James Napier Robertson’s film combines several potentially tired subgenres — the inspirational-teacher drama, the mental-illness drama and the gang thriller — but, helped immeasurably by Curtis’ performance, makes something new out of them.

When we first meet Genesis, he’s wild-eyed and covered in a blanket, causing havoc in a store as he sees an antique carved chess set and mutters incoherently about the “warriors’ game.” After being whisked away to an asylum, he’s released under the care and supervision of his reluctant brother Ariki (Wayne Hapi), a burly, tatted-up Maori biker-gang leader, who had once inspired Genesis’ love for chess but now spends much of his time in a run-down house with his beer-swilling, shit-talking buds. Also living there is Mana (James Rolleston), Ariki’s 14-year-old son. Mana is wary of Genesis at first, but he’s also constantly bullied by dad’s mates. That puts uncle and nephew in the same boat — the boy’s too soft, and Genesis is too weird.

Genesis finds his purpose, however, when he discovers a youth chess club being run out of a garage by his old pal Dave (played by director Robertson). Many of the kids here are a troubled bunch — some from broken families, some in trouble with the law — and they gather together just to let off steam and stay off the streets. But Genesis, unable to control his impulses, decides he wants to take them to the National Chess Championships in Auckland in just six weeks. (“You don’t even know if they can play!” Dave insists. “They don’t need some kind of big tournament. They don’t even know their parents.”) As Genesis sets about actually teaching them the finer points of chess, we sense that, for him, the game is both his salvation and his downfall — it feeds his obsessions and emotions but it also calls for sobriety, distance, strategy. Like some musicians, he has to live on that live wire of potential madness, but if he falls off, it’ll all be over.

He also sees the game as a kind of mythic battle. “That board is like our land,” he tells his charges. “We have to protect our land.” He has each kid pick a piece from a chess set made up of traditional Maori figures and use it to help find his or her identity. Also joining the club, hesitantly at first, is Mana, who shows an affinity and talent for the game.
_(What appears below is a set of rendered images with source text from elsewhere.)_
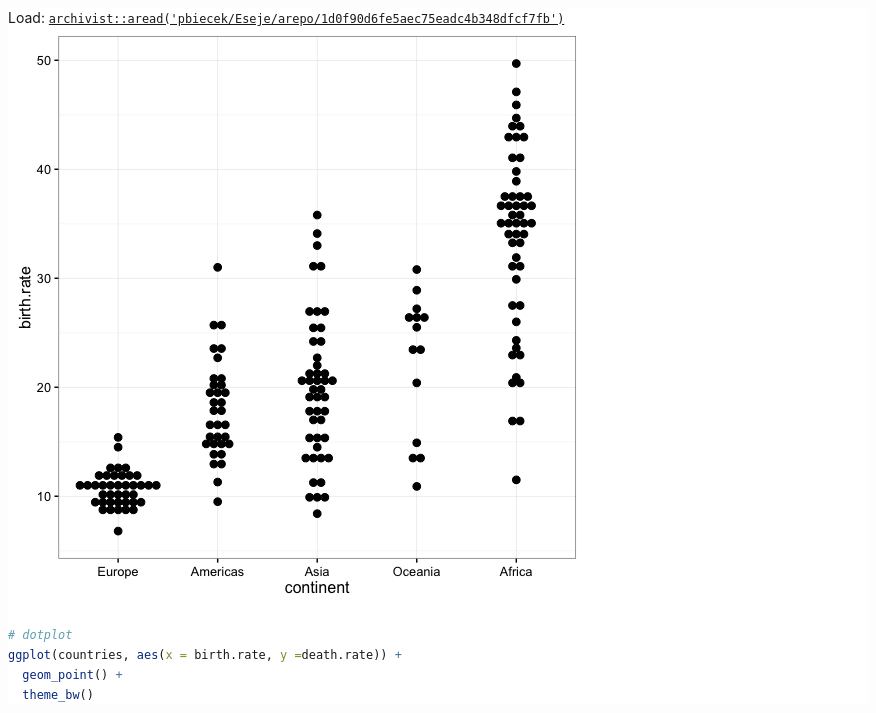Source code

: Load: [`archivist::aread('pbiecek/Eseje/arepo/1d0f90d6fe5aec75eadc4b348dfcf7fb')`](https://raw.githubusercontent.com/pbiecek/Eseje/master/arepo/gallery/1d0f90d6fe5aec75eadc4b348dfcf7fb.rda) ![](GrammarOfGraphics_files/figure-markdown_github/unnamed-chunk-5-1.png)

``` r
# dotplot
ggplot(countries, aes(x = birth.rate, y =death.rate)) +
  geom_point() +
  theme_bw()
```
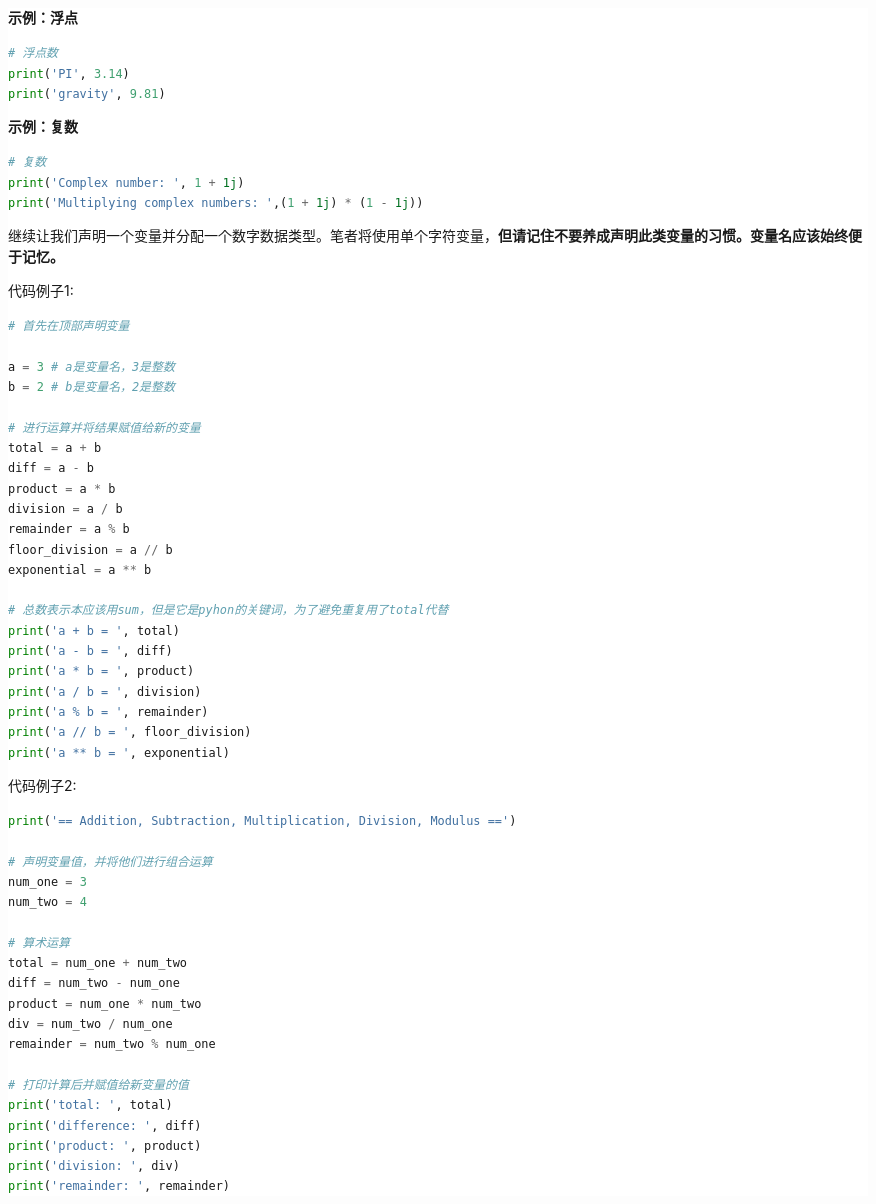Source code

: **示例：浮点**

```py
# 浮点数
print('PI', 3.14)
print('gravity', 9.81)
```

**示例：复数**

```py
# 复数
print('Complex number: ', 1 + 1j)
print('Multiplying complex numbers: ',(1 + 1j) * (1 - 1j))
```

继续让我们声明一个变量并分配一个数字数据类型。笔者将使用单个字符变量，**但请记住不要养成声明此类变量的习惯。变量名应该始终便于记忆。**

代码例子1:

```python
# 首先在顶部声明变量

a = 3 # a是变量名，3是整数
b = 2 # b是变量名，2是整数

# 进行运算并将结果赋值给新的变量
total = a + b
diff = a - b
product = a * b
division = a / b
remainder = a % b
floor_division = a // b
exponential = a ** b

# 总数表示本应该用sum，但是它是pyhon的关键词，为了避免重复用了total代替
print('a + b = ', total)
print('a - b = ', diff)
print('a * b = ', product)
print('a / b = ', division)
print('a % b = ', remainder)
print('a // b = ', floor_division)
print('a ** b = ', exponential)
```

代码例子2:

```py
print('== Addition, Subtraction, Multiplication, Division, Modulus ==')

# 声明变量值，并将他们进行组合运算
num_one = 3
num_two = 4

# 算术运算
total = num_one + num_two
diff = num_two - num_one
product = num_one * num_two
div = num_two / num_one
remainder = num_two % num_one

# 打印计算后并赋值给新变量的值
print('total: ', total)
print('difference: ', diff)
print('product: ', product)
print('division: ', div)
print('remainder: ', remainder)
```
His dilemma puts one of the film’s conflicts in stark relief — the choice between his father’s tribally inflected gang and an understanding of chess that makes it, at least symbolically, a part of Maori culture. (When, in the late scenes, the kids get to a chess tournament, the army of white faces they’re presented with hits like a thunderbolt: It feels like the first time we’ve seen any more than just one or two white people in the film.)
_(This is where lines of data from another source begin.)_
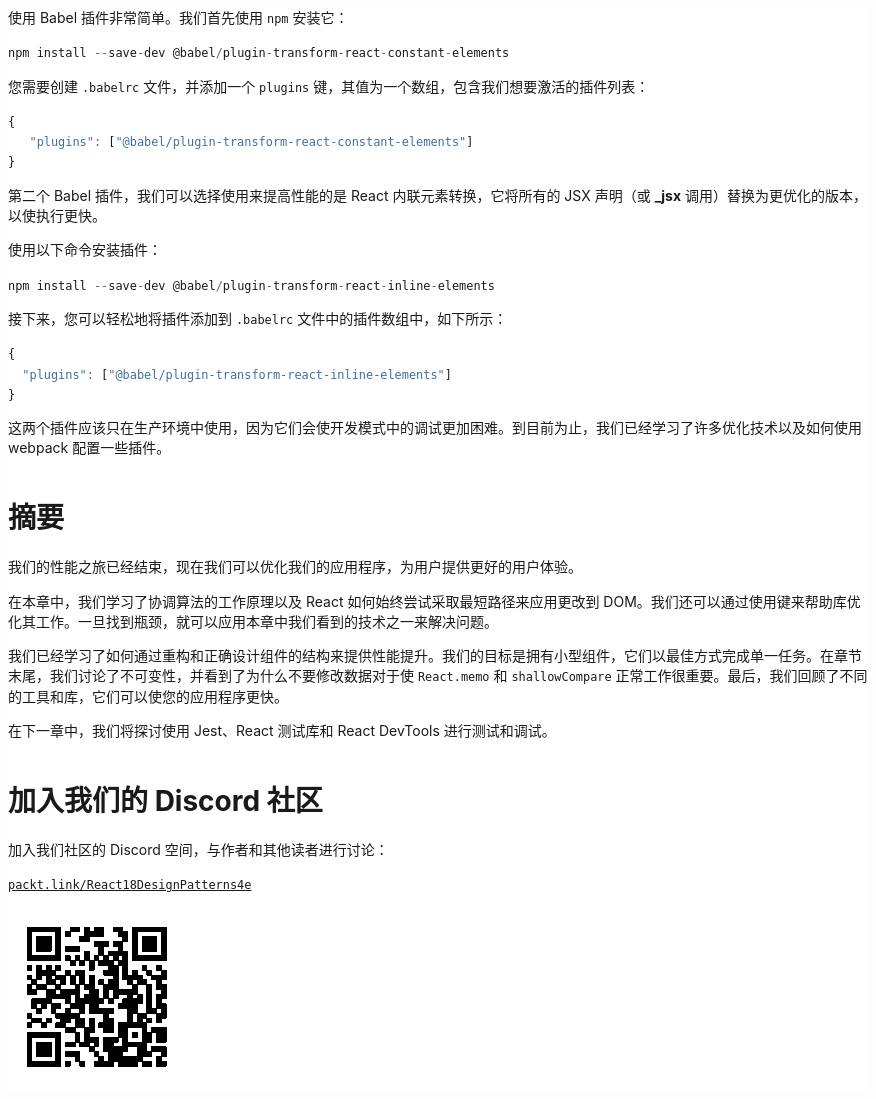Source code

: 使用 Babel 插件非常简单。我们首先使用 `npm` 安装它：

```js
npm install --save-dev @babel/plugin-transform-react-constant-elements 
```

您需要创建 `.babelrc` 文件，并添加一个 `plugins` 键，其值为一个数组，包含我们想要激活的插件列表：

```js
{
   "plugins": ["@babel/plugin-transform-react-constant-elements"]
} 
```

第二个 Babel 插件，我们可以选择使用来提高性能的是 React 内联元素转换，它将所有的 JSX 声明（或 **_jsx** 调用）替换为更优化的版本，以使执行更快。

使用以下命令安装插件：

```js
npm install --save-dev @babel/plugin-transform-react-inline-elements 
```

接下来，您可以轻松地将插件添加到 `.babelrc` 文件中的插件数组中，如下所示：

```js
{
  "plugins": ["@babel/plugin-transform-react-inline-elements"]
} 
```

这两个插件应该只在生产环境中使用，因为它们会使开发模式中的调试更加困难。到目前为止，我们已经学习了许多优化技术以及如何使用 webpack 配置一些插件。

# 摘要

我们的性能之旅已经结束，现在我们可以优化我们的应用程序，为用户提供更好的用户体验。

在本章中，我们学习了协调算法的工作原理以及 React 如何始终尝试采取最短路径来应用更改到 DOM。我们还可以通过使用键来帮助库优化其工作。一旦找到瓶颈，就可以应用本章中我们看到的技术之一来解决问题。

我们已经学习了如何通过重构和正确设计组件的结构来提供性能提升。我们的目标是拥有小型组件，它们以最佳方式完成单一任务。在章节末尾，我们讨论了不可变性，并看到了为什么不要修改数据对于使 `React.memo` 和 `shallowCompare` 正常工作很重要。最后，我们回顾了不同的工具和库，它们可以使您的应用程序更快。

在下一章中，我们将探讨使用 Jest、React 测试库和 React DevTools 进行测试和调试。

# 加入我们的 Discord 社区

加入我们社区的 Discord 空间，与作者和其他读者进行讨论：

[`packt.link/React18DesignPatterns4e`](https://packt.link/React18DesignPatterns4e)

![二维码](img/QR_Code2450023176943770109.png)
You can probably guess what happens. While all the film’s performances are excellent, Robertson has the good sense to stay focused on Genesis, and on Curtis. The actor does something genuinely mesmerizing with a part that easily could have degenerated into showy overacting. Genesis’ hold on reality is often in flux, and Curtis plays it all as part of the same sliding scale. On the occasions when his illness does take hold, it does so gradually, quietly, so that it sneaks up without our quite noticing it; there’s never a clean break. We’re always watching Genesis, anxious to make sure he gets through the next moment, and the next. It is at once a wonderfully empathetic and tense performance. The same could be said for the film.